[[ PASSAGE PROVIDED, beginning ]]

Bone chips and Felix

2012 x-ray of my right ankle. Yay bone chips!
I fear I am going insane.
The last couple of weeks, I have become an emotional hot mess. My mind, and my dreams, has been everywhere and nowhere at once, shifting the lines of reality and maybe madness. My thoughts have not been racing, as they were wont to do in the past, but I am having trouble focusing on any particular thing longer than a few seconds. I’ve come out of a dead sleep several times in the last month or two when I’ve thought I’ve seen or felt things in the dark, only to discover they weren’t there. Then I feel like a fool for when I tell people about what I see/heard, because I sound ridiculous. The other night, I had a nightmare bats were dive bombing the bed and I could feel the bed shiver as each bat landed on the mattress. But of course, after waking with a gulping start, there were no bats, there was nothing over head, and the only sounds in the bedroom were the teeter-tottering snores of TheHusband and the pug.
Tonight, I heard the sound of something scratching at the wood inside of the walls in my office, some kind of persistant “scratch, scratch, scratch” that sounded more like something was trying to free itself from its wooden prison, but I couldn’t find a source of the sound. The sound was coming near a joint in the window in my office, and it was loud!, but of course as soon as I called Justin in to investigate, the sound immediately disappeared. Justin reasoned it was probably a squirrel or some other varmint hanging out in the gutters and the noise was ricocheting down into the office, since my office is in a corner room. To appease me, Justin pounded on the wall around the source of the alleged noise but nothing stirred at his thumps, and nothing has stirred since he left.
In the past when I felt like I was going slightly insane, at least my insanity had a rational to it – I could manage the craziness. But this time is different, between the dreams and the sounds, because what if this all in my head? How do I manage that?
It hurts to think. Sometimes, it hurts to read. I feel like I am drowning in information, struggling to clutch on to what is important rather than what wanted. The air is murky here, because there are no clear paths for me to go, there is vague directions, and no real sign for which way for me to wander.
I need a purpose.

[[ PASSAGE PROVIDED, end ]]

_TASKS FOR THIS EXERCISE_.
- a) In the blog post, what did Justin think was probably making the scratching sound?
- b) Print the blog post from "In the past when" to "need a purpose.".
- c) Carry on the blog post, starting after its final sentence.

[[ SOURCE INFORMATION, beginning ]]

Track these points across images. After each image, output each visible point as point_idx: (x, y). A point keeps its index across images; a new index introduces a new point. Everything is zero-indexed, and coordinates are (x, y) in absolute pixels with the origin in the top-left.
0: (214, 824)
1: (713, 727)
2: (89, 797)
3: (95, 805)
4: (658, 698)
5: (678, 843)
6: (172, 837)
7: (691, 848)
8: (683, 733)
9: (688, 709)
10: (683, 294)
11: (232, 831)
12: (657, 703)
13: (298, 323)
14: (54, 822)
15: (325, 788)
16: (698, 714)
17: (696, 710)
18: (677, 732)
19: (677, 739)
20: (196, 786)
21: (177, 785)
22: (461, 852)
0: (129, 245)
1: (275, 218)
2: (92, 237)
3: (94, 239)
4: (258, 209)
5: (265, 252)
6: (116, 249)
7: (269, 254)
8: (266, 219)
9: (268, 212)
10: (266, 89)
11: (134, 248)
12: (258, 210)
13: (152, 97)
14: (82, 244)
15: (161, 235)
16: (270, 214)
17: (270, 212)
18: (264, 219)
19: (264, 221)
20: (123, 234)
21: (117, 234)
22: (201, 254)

[[ SOURCE INFORMATION, end ]]
[[ SOURCE INFORMATION, beginning ]]

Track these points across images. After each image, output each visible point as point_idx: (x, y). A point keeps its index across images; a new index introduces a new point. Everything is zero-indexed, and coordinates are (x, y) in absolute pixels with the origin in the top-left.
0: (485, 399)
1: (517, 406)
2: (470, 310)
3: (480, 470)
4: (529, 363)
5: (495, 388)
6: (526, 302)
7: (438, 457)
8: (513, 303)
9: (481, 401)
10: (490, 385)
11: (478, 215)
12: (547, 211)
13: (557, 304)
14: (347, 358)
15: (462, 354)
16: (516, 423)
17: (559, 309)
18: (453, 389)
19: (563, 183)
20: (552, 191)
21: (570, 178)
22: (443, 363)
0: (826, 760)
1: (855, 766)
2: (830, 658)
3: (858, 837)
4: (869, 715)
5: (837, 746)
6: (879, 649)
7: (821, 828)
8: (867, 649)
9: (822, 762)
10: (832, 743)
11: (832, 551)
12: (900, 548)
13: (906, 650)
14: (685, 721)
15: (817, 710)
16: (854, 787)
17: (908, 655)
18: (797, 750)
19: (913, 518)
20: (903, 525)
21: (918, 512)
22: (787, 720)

[[ SOURCE INFORMATION, end ]]

_ANSWERS PER TASK_.
- a) He thought it was probably a squirrel or some other varmint in the gutters, with the noise ricocheting down into the office.

- b)
In the past when I felt like I was going slightly insane, at least my insanity had a rational to it – I could manage the craziness. But this time is different, between the dreams and the sounds, because what if this all in my head? How do I manage that?
It hurts to think. Sometimes, it hurts to read. I feel like I am drowning in information, struggling to clutch on to what is important rather than what wanted. The air is murky here, because there are no clear paths for me to go, there is vague directions, and no real sign for which way for me to wander.
I need a purpose.

- c)
Unfucking Throbbing Manor

Recently, I saw a bit of Tumblr posts on Twitter scroll on by from Cat Valente, which the titles lead me curious and curiouser down the dark rabbit hole that is Tumblr. I was fine with this since the occasional tapping of the Tumblr vein never really hurt anyone and Cat’s posts all pointed to the nirvana – a blog called Unfuck Your Habitat.
After perusing the site for a bit, it took me a minute to figure out that Unfuck Your Habitat builds/uses the same methods as The Fly Lady, only in a more OMGBBQ and animated gifs heavy way, with a teensy dose of profanity. Which if I’m honest amongst my close friends here on the intarwebs, I’m moar likely to use something where “fuck” is sprinkled liberally about and the cherry on top are vaguely obnoxious animated gifs say over a site that seems to be geared towards, well, women I’d like to strangle on a daily basis.
The premise is simple: You find something you want to unfuck and you unfuck it. It can be as small as simply taking the steps to making your bed everyday and laying out that day’s clothes the night before or even just unfucking an area that is always in a cluster and working on keeping that unfucked on a more regular basis. In an related but not kind of way, I’ve been working on unfucking my emotional/creative life for the last month by meditating every morning for five minutes and then writing for 7 minutes before I begin my day. And by “begin my day,” I mean pour coffee down my throat in order to become human.
Continue reading “Unfucking Throbbing Manor”

Five minutes in heaven

Solarium cum yoga studio.

In making roads on my inner self (more deets coming in another post, soon), I decided to spend five minutes in the morning just being.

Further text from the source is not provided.